My sons father was murdered and the perpetrator then took his own life. Can i sue his estate or any of his family for wrongful death. This happened in Tennessee.
Contact the Tennessee Bar Association for a free referral to a pre-screened wrongful death atty. right away. They have a referral office in East, West and Middle Tennessee and will give you the phone number you need. Just google the words Teenessee Bar Association. You can also address this question to a Tenn. wrongful atty. here on Avvo.
In Georgia, an action for wrongful death needs to be brought by or on behalf of someone who is the next of kin to the deceased. In this instance, your son would be at least one of the next of kin, and a suit could be brought on his behalf if he is a minor or under guardianship, and by him directly if he is of majority.
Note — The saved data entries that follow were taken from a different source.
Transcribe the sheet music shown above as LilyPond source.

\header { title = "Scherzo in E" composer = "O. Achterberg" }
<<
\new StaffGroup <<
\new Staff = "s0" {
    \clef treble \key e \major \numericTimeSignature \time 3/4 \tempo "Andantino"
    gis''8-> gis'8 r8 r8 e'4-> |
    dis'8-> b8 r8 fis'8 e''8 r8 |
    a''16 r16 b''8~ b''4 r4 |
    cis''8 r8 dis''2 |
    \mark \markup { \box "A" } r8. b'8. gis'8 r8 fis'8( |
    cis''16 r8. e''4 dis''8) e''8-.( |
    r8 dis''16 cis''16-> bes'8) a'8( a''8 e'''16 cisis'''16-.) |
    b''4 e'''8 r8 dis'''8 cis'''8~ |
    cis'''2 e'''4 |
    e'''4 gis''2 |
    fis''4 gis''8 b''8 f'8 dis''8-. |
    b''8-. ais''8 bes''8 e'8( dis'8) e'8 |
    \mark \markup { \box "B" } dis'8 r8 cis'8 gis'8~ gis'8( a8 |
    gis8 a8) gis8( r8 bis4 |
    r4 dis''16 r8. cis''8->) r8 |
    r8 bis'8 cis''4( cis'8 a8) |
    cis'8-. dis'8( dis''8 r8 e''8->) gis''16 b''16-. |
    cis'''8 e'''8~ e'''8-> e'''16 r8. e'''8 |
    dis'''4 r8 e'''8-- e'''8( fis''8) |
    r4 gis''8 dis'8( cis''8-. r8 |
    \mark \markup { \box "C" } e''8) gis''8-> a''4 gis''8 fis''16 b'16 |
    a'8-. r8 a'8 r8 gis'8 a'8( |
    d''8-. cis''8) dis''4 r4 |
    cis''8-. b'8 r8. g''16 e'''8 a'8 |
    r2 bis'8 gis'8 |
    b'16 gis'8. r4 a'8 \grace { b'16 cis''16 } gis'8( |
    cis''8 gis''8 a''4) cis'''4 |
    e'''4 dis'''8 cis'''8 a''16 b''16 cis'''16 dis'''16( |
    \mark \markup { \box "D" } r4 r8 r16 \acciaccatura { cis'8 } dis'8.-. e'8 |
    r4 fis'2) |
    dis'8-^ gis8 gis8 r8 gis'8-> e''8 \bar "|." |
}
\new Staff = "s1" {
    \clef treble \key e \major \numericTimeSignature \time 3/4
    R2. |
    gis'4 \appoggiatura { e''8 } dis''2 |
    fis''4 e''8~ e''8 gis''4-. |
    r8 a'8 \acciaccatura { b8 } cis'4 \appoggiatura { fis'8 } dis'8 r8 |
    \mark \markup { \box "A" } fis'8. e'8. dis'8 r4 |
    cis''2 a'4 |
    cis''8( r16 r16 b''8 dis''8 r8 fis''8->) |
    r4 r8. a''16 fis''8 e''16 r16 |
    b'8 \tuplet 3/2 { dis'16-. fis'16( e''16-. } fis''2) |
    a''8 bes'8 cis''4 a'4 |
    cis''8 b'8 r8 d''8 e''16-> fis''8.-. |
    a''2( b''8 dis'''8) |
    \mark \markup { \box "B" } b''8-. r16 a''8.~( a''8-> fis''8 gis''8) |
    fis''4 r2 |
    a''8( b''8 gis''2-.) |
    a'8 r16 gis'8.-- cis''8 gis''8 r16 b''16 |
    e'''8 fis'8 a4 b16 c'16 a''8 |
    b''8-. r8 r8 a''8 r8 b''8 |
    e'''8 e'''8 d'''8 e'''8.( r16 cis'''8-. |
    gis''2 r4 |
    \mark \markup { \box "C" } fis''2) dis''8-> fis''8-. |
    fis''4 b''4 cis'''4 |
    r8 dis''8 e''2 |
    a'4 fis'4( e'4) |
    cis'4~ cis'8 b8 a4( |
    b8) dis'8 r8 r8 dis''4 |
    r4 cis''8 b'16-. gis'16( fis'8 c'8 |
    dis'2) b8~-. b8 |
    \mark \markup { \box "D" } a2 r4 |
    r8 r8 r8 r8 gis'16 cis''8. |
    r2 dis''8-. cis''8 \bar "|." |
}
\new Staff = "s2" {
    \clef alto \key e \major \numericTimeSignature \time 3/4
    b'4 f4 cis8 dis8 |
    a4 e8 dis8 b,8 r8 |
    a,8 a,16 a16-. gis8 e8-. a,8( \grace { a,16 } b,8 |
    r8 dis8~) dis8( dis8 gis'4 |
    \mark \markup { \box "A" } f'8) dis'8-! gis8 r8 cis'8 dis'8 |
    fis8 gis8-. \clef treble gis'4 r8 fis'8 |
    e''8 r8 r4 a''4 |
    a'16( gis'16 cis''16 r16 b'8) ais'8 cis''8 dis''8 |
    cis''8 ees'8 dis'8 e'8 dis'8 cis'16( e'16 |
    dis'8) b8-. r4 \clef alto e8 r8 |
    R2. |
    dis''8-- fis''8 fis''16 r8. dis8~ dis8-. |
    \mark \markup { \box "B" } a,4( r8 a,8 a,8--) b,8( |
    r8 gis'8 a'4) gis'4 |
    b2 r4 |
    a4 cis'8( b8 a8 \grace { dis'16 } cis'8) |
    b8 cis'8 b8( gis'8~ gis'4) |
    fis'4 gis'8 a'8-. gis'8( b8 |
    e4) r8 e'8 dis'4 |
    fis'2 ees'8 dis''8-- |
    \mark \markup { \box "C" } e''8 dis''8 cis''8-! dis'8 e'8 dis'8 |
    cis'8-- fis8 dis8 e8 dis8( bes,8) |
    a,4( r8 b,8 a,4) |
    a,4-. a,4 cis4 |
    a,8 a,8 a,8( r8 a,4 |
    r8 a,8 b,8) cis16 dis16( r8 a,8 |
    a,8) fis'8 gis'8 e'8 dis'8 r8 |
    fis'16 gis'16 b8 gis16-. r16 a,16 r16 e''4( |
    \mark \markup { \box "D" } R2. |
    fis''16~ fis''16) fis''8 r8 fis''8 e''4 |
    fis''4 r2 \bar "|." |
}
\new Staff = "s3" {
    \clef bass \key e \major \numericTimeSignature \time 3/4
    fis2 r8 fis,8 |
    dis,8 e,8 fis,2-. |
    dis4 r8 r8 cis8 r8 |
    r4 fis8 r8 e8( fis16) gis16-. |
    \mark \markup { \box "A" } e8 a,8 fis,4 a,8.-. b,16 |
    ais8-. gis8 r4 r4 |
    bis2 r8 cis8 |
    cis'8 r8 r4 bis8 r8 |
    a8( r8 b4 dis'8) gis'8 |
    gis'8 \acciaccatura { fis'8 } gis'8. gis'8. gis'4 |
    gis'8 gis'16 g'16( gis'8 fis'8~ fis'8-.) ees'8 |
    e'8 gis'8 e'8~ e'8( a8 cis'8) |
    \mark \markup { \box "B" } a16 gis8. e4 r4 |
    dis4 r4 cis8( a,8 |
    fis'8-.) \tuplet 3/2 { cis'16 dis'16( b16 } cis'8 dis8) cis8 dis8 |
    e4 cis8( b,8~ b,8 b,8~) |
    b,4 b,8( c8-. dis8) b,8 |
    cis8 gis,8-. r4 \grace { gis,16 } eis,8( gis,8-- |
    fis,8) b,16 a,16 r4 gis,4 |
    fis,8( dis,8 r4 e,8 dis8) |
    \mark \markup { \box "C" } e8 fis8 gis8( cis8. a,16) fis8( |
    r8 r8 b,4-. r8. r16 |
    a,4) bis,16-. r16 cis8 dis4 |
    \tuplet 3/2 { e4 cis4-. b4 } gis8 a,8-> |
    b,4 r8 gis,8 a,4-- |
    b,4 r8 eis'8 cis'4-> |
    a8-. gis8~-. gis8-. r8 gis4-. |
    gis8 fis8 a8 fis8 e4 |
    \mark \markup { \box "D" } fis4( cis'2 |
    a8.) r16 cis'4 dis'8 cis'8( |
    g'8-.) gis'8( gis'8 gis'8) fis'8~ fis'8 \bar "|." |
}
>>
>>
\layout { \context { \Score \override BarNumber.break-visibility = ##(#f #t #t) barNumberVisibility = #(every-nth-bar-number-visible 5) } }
However, you should check with a lawyer in Tennessee to see if the same rules apply there. Also, depending on where he was killed and the residency of the parties, the case may need to be brought where it happened or even in Federal Court, so we would need more details to determine that.
Finally, a successfully prosecuted wrongful death claim can result in a large judgment, but it would do you son little good and a lot of costs if the defendant was insolvent. In other words, does the defendant's estate have any value? If not, you may be going to a lot of trouble for nothing.
the previous lawyer answers are correct and i too am sorry for your and your son's loss. i just want to add that if the murder occured at a buisness , depending on the circumstances there may be a claim against the buisness for negligent security or if the father was on the job then a workers comp claim.
I am sorry to hear of this strategy. In theory the estate of the perpetrator can be sued for wrongful death. The problem often is, does the estate have any money? Also, wrongful death cases are highly technical and generally have short statutes of limitations. Speak to a personal injury lawyer about the specifics of your case. Such consultations are generally free.
You've received a lot of good information already, and I'll echo what others have said. Leaving aside the issue of who has the right to bring suit, the bigger question is whether the decedent (murderer) has any assets that would make a suit worthwhile. All of us (wrongful death attorneys) work on a contingency basis, so we earn our fee only when we recover funds. If the decedent has nothing to recover from, you would essentially have to pay an attorney his hourly rate upfront to get him to accept your case, or he would have to do it for free.
If the decedent has assets and assuming you can prove he murdered your son's father, it is an easy case to prove.